Records excerpted from a collection:
"""

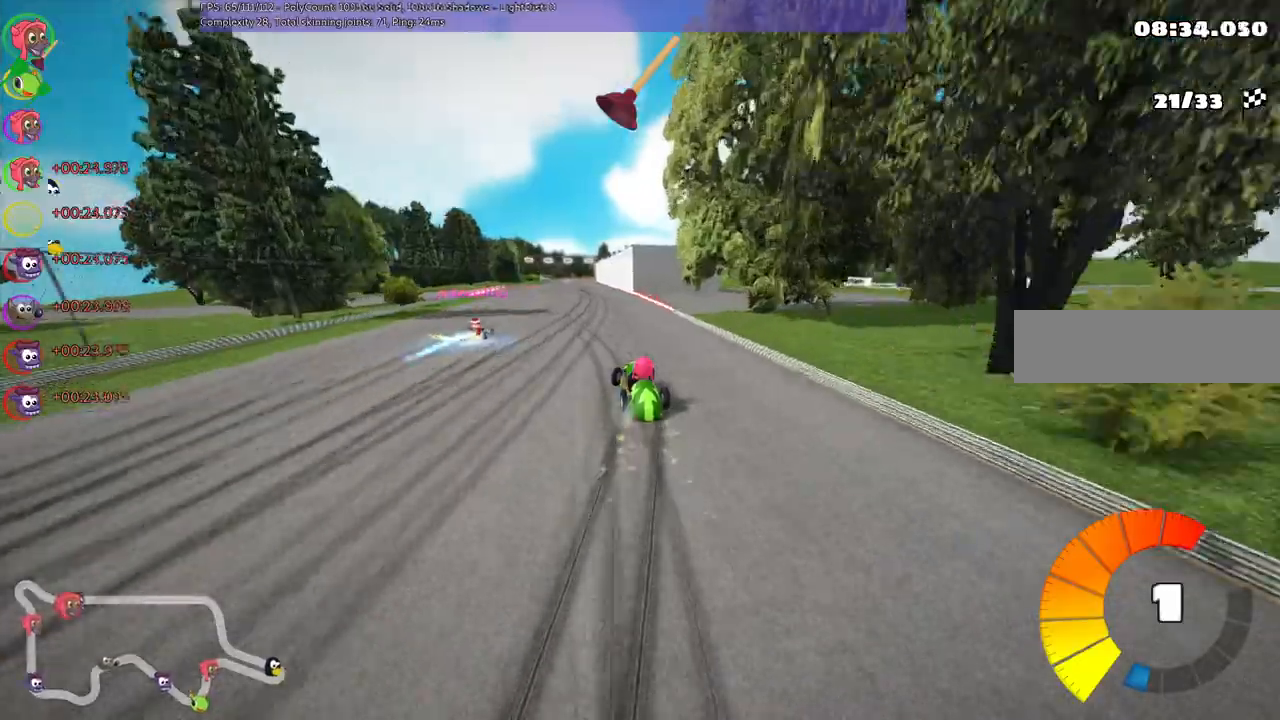
Gameplay with keyboard; each line is a JSON object with the keys held at the frame after it. "events" lists presses ("down") and releases ("up") of ".", "/", "alt_r", "b", "c", "comma", "ctrl_r", "d", "down", "f", "g", "h", "j", "k", "l", "left", "m", "n", "quote", "return", "right", "semicolon", "shift_r", "super", "up" and "v" between this image and that frame as [ms after this image, input, new state], when the widget could be followed in between. No other keys are recorded. Mouse input is not recorded.
{"keys": ["m", "right", "up"], "events": [[267, "left", "down"], [300, "left", "up"]]}
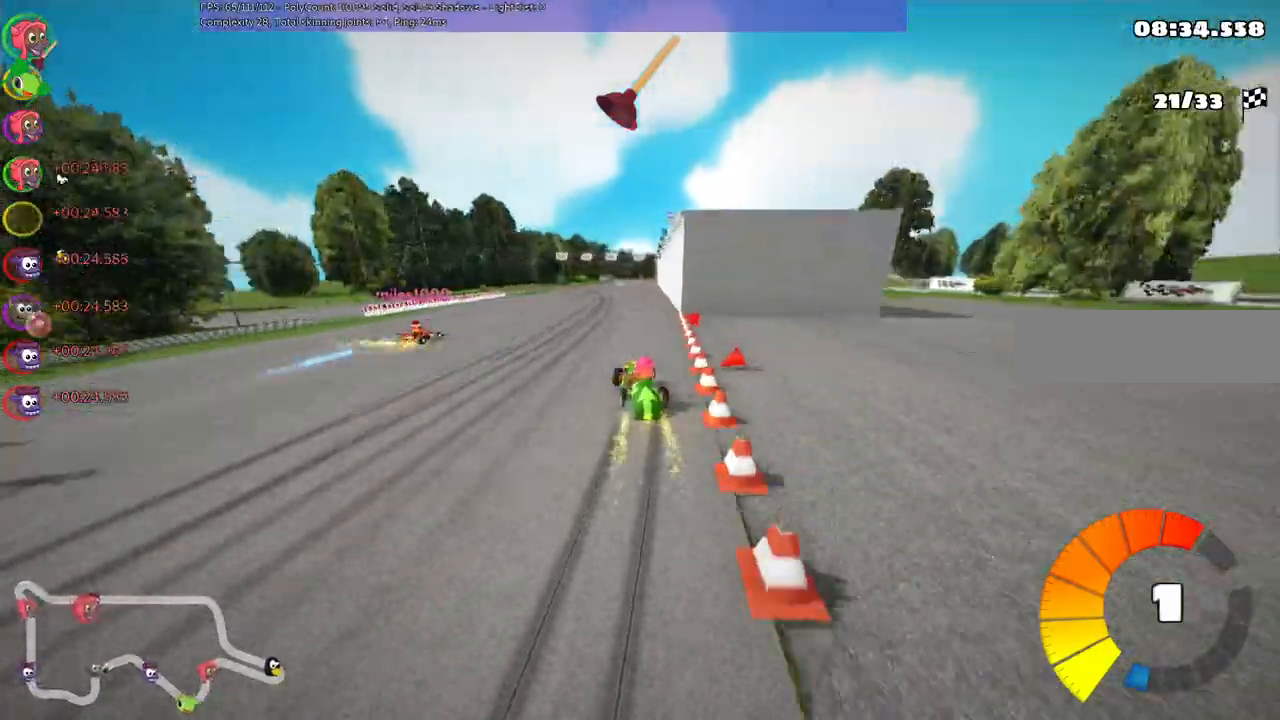
{"keys": ["n", "up"], "events": [[333, "n", "down"], [400, "m", "up"], [500, "right", "up"]]}
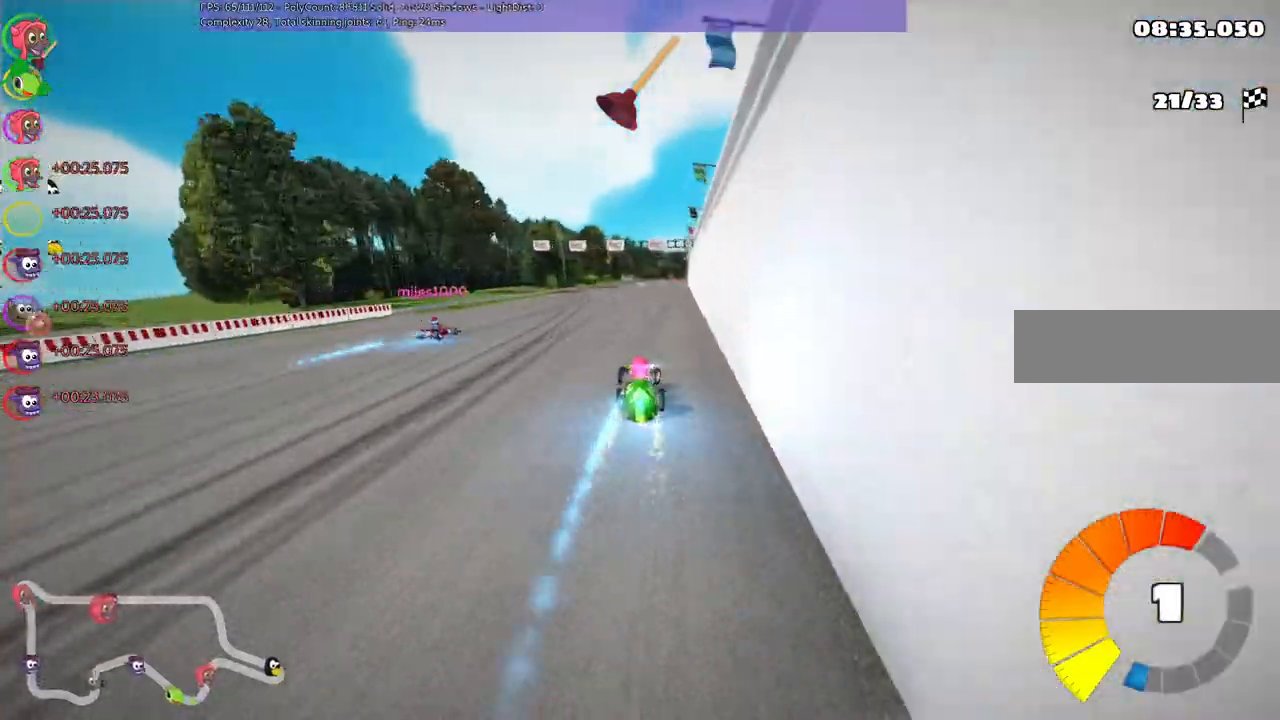
{"keys": ["right", "up"], "events": [[33, "n", "up"], [200, "left", "down"], [333, "left", "up"], [433, "right", "down"]]}
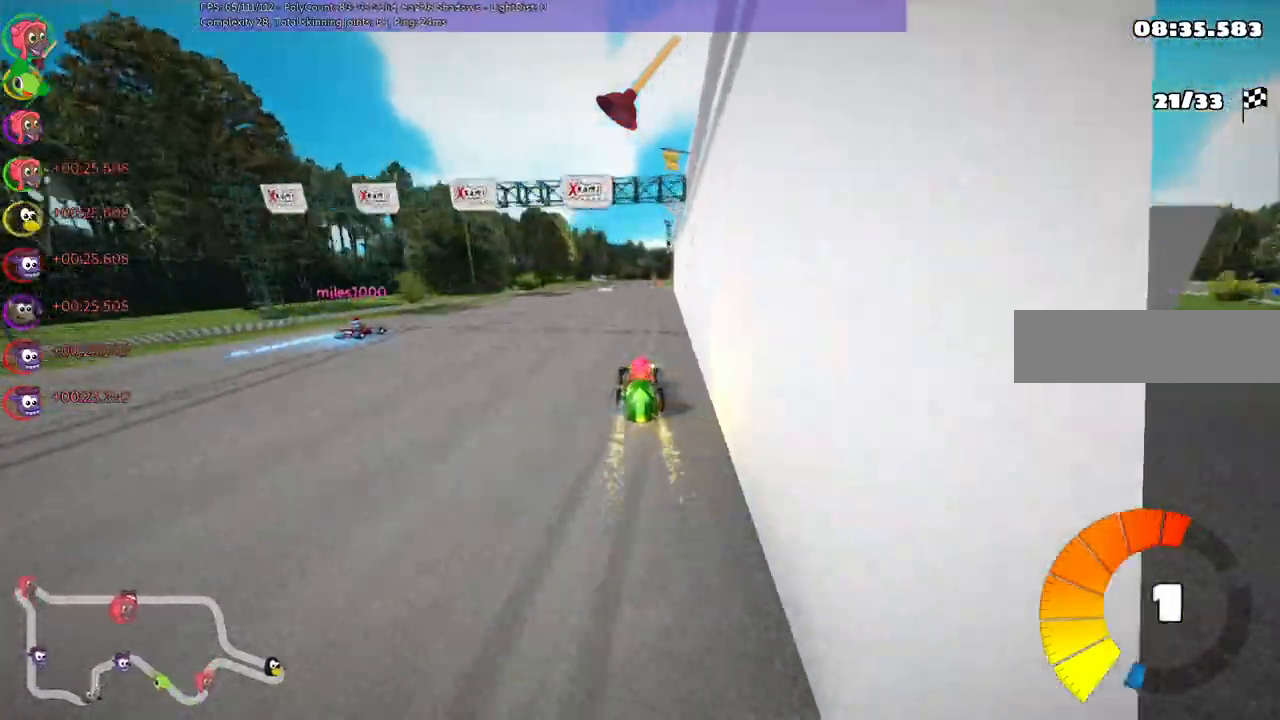
{"keys": ["up"], "events": [[33, "right", "up"], [200, "left", "down"], [300, "left", "up"]]}
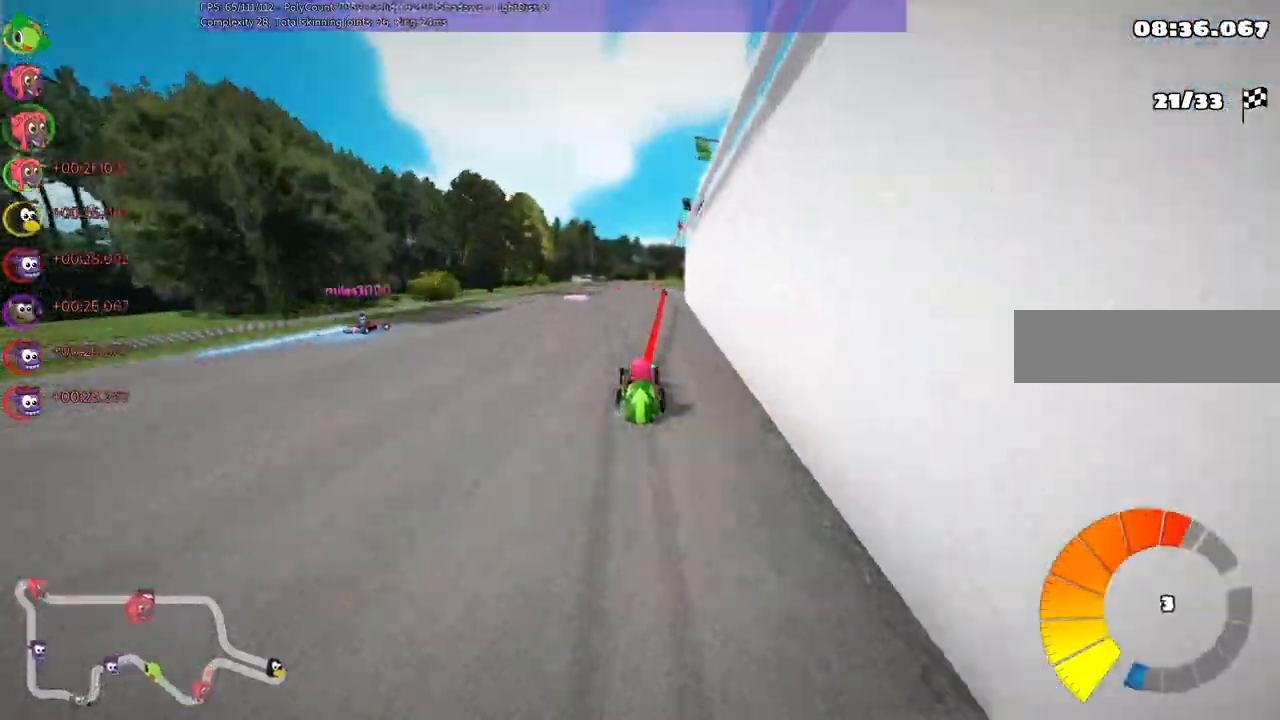
{"keys": ["n", "up"], "events": [[33, "right", "down"], [67, "right", "up"], [300, "left", "down"], [367, "left", "up"], [500, "n", "down"]]}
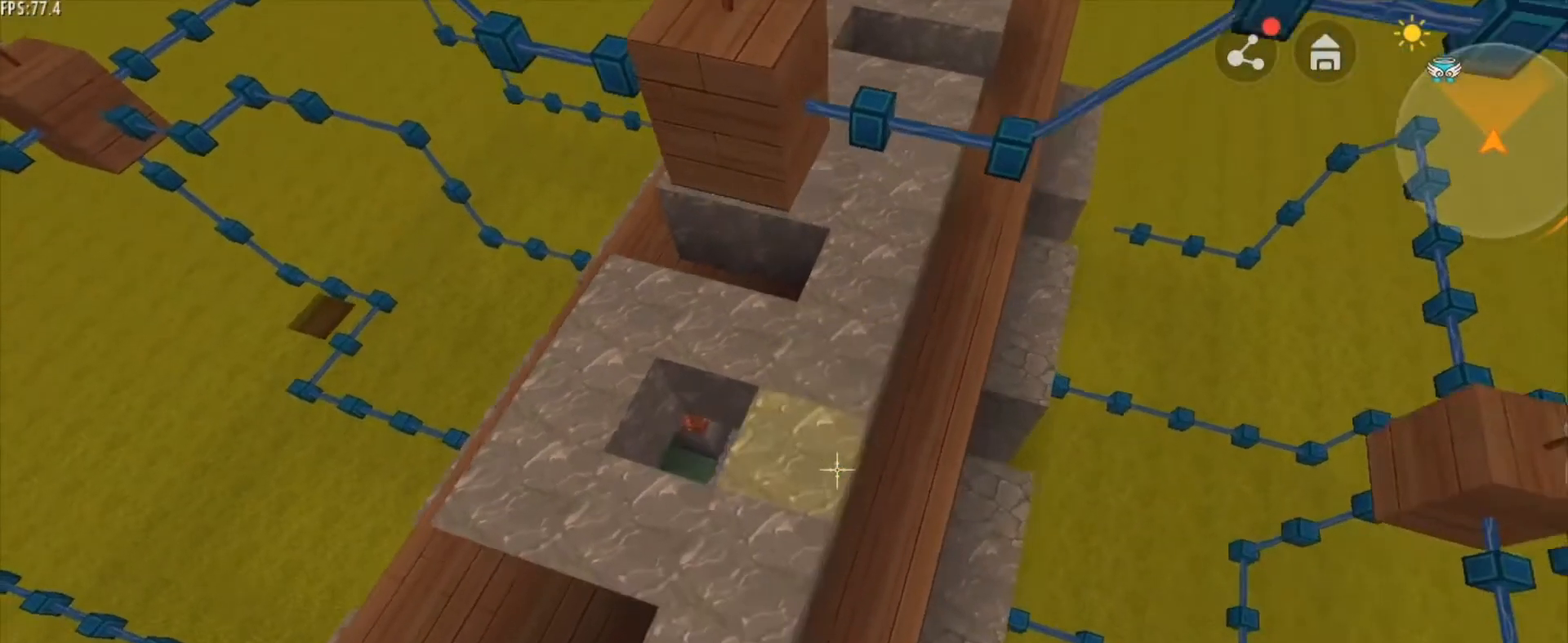
Gameplay with keyboard and mouse; each line is a JSON object with the keys and mouse buttons held at the frame after it. "events" lists presses ("down") and releases ("up") of "1", "2", "3", "4", "5", "a", "alt", "c", "caps_lock", "ctrl", "d", "e", "f", "g", "q", "r", "s", "shift", "space", "t", "tab", "v", "w", "x", "z", "mouse_left", "mouse_wheel" and "mouse_right" between this image and that frame as [ms after this image, input, new state], when the widget could be followed in between. "mouse_left", "mouse_wheel", "mouse_right" = the "left", "wheel", "right" buttons of the "mouse" list. No other keys are recorded. Fast repeated clicks can show as one long hold. "wheel" means that the mouse wheel is clicked or scrolled. "mouse_move" is the direction in which the mouse moves at that frame (one of eight, or "still"), when it could be read.
{"keys": ["s"], "mouse": [], "mouse_move": "still", "events": [[417, "d", "up"]]}
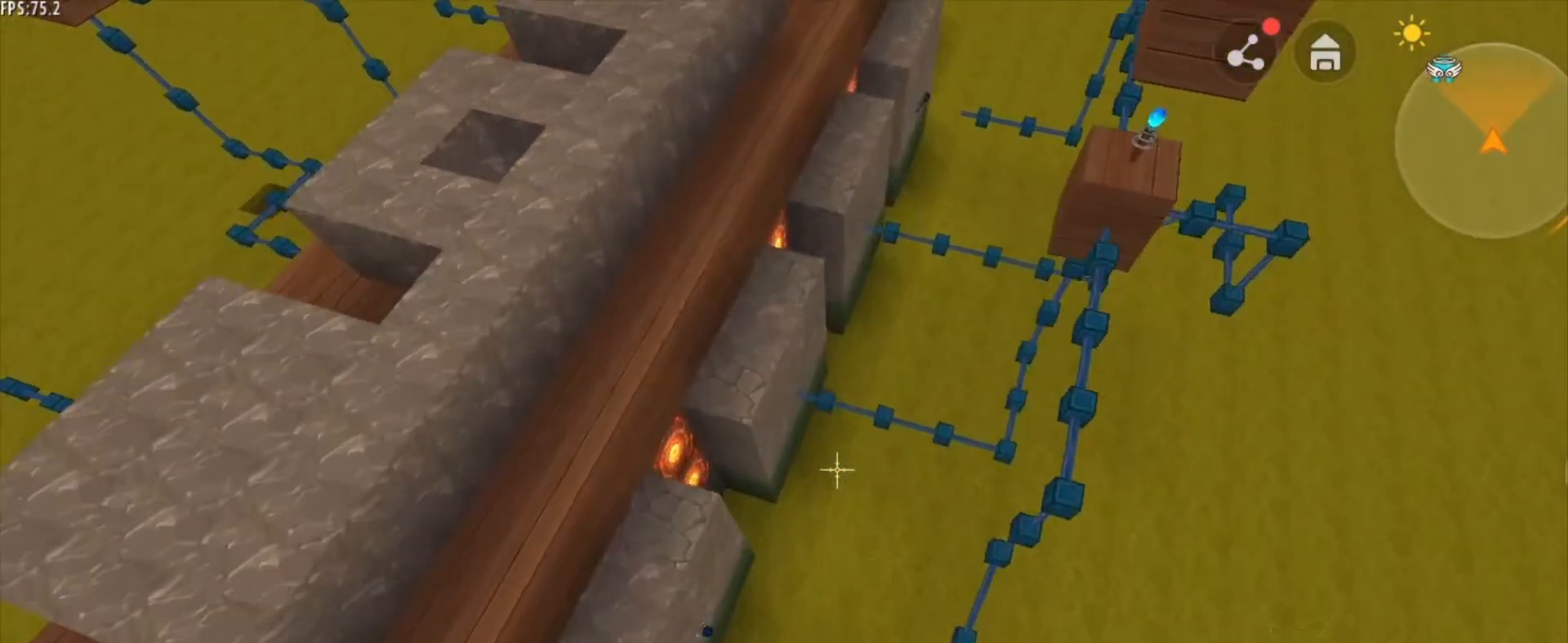
{"keys": [], "mouse": [], "mouse_move": "still", "events": [[42, "s", "up"]]}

"""

• Exercise details:
Reply with the number of lines in the data above that contain "this", and with nothing else.

• Solution:
2